7. Poor Waterproofing or Lack of Internal Protection
Many concrete tanks are built without adequate internal protection, leaving the concrete exposed to continual stress from:
- moisture penetration
- sediment accumulation
- chemical compounds
- temperature shifts
- mechanical abrasion
Internal waterproofing or lining systems dramatically reduce stress on the concrete. Modern advanced liner solutions help preserve tank walls and prevent crack formation by creating a complete protective barrier.
8. Repetitive Fill-Empty Cycles
Each time a concrete tank fills and empties, it undergoes:
- load changes
- pressure strain
- flexing at weak points
- water-induced thermal variation
Tanks used for irrigation, industrial batching or stormwater retention suffer the highest fracture rates due to frequent cycling.
9. Aging and Long-Term Material Fatigue
Even high-quality concrete has a finite lifespan. Over decades, tanks naturally experience:
- cumulative stress
- erosion
- micro-fracture growth
- structural fatigue
Without reinforcement or modern liners, older tanks inevitably develop cracks—sometimes suddenly, sometimes gradually over years of use.

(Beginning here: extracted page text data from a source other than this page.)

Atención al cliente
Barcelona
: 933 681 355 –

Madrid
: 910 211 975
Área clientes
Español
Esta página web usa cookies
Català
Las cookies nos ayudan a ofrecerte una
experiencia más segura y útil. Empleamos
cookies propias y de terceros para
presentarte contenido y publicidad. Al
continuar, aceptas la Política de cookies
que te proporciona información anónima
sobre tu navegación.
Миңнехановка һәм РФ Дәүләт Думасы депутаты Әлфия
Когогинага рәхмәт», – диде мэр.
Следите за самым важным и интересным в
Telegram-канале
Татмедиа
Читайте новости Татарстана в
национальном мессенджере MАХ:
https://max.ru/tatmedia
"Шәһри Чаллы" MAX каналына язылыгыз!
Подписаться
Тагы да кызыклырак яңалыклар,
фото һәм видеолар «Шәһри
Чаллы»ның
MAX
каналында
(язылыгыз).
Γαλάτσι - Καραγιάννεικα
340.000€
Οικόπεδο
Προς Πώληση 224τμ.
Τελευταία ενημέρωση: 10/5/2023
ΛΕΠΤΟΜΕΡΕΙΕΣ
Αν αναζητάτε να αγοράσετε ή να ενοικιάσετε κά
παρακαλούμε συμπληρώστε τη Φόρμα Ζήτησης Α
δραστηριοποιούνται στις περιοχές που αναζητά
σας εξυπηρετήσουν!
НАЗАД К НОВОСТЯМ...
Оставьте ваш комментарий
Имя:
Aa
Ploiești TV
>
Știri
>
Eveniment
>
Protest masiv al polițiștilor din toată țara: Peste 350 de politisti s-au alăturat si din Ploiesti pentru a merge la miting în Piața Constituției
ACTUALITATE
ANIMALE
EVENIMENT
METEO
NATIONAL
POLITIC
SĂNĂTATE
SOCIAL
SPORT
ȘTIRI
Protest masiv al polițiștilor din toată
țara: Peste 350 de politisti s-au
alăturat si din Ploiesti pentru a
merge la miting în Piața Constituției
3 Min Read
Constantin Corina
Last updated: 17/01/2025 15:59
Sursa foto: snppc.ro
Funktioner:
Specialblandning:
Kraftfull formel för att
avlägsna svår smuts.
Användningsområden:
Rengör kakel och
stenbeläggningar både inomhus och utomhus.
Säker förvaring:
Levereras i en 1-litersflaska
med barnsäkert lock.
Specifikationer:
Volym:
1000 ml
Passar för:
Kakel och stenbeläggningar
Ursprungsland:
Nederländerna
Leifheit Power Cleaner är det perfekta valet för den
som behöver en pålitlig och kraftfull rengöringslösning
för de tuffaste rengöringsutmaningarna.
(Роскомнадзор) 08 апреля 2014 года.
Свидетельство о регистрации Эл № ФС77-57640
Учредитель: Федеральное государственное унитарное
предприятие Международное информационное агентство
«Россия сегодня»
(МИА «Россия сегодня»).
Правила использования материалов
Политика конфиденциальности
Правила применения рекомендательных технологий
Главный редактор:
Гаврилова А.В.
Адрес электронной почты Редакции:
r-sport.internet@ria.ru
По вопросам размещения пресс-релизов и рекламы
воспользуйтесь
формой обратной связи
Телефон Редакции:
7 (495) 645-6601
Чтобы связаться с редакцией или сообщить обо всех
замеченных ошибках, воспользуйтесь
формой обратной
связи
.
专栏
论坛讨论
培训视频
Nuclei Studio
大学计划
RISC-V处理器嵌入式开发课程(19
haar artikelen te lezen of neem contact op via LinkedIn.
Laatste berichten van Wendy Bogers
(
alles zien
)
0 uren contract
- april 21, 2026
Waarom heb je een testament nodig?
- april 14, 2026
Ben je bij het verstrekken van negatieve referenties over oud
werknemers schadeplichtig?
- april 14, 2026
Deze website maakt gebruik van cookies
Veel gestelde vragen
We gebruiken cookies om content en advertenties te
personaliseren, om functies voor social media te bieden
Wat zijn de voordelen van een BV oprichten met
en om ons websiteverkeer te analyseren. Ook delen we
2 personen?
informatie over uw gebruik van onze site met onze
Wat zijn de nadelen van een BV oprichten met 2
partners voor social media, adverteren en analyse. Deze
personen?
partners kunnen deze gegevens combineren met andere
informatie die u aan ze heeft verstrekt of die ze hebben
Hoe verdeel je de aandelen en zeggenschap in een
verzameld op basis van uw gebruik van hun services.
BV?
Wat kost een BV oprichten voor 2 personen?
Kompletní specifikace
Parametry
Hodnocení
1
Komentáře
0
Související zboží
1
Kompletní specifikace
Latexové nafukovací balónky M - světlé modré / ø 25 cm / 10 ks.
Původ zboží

How Cracks Lead to Long-Term Damage
Concrete cracks are more than a visual issue. Left untreated, they can cause:
- water seepage and loss
- contamination of stored water
- rapid growth of cracks
- weakening of tank walls
- tank failure or expensive rebuilds
- rebar corrosion and structural collapse
This is why early identification and preventative protection are critical.
Best Practices to Prevent Concrete Tank Cracks
Install Protective Liners
Liners act as a barrier against water, pressure, chemicals and temperature extremes—preventing crack formation and stopping existing cracks from worsening.
Perform Routine Inspections
Regular checks help catch early signs of cracking before major damage occurs.
Manage Soil Conditions Around the Tank
Drainage improvements, compaction and stabilisation can reduce settlement-related cracking.
Control Fill-Empty Cycles when Possible
Smoother flow management helps reduce stress on tank walls.
Address UV and Thermal Exposure
Shade structures or reflective coatings help stabilise temperatures.
Final Recommendation
Concrete tanks remain a reliable choice for industrial and rural water storage, but they are not immune to long-term structural stress. Most concrete tank cracks form slowly—starting as barely visible lines before expanding into serious failures. With proper engineering-grade liners, regular inspections and proactive maintenance, facility owners can extend tank life, preserve water quality and avoid costly structural repairs.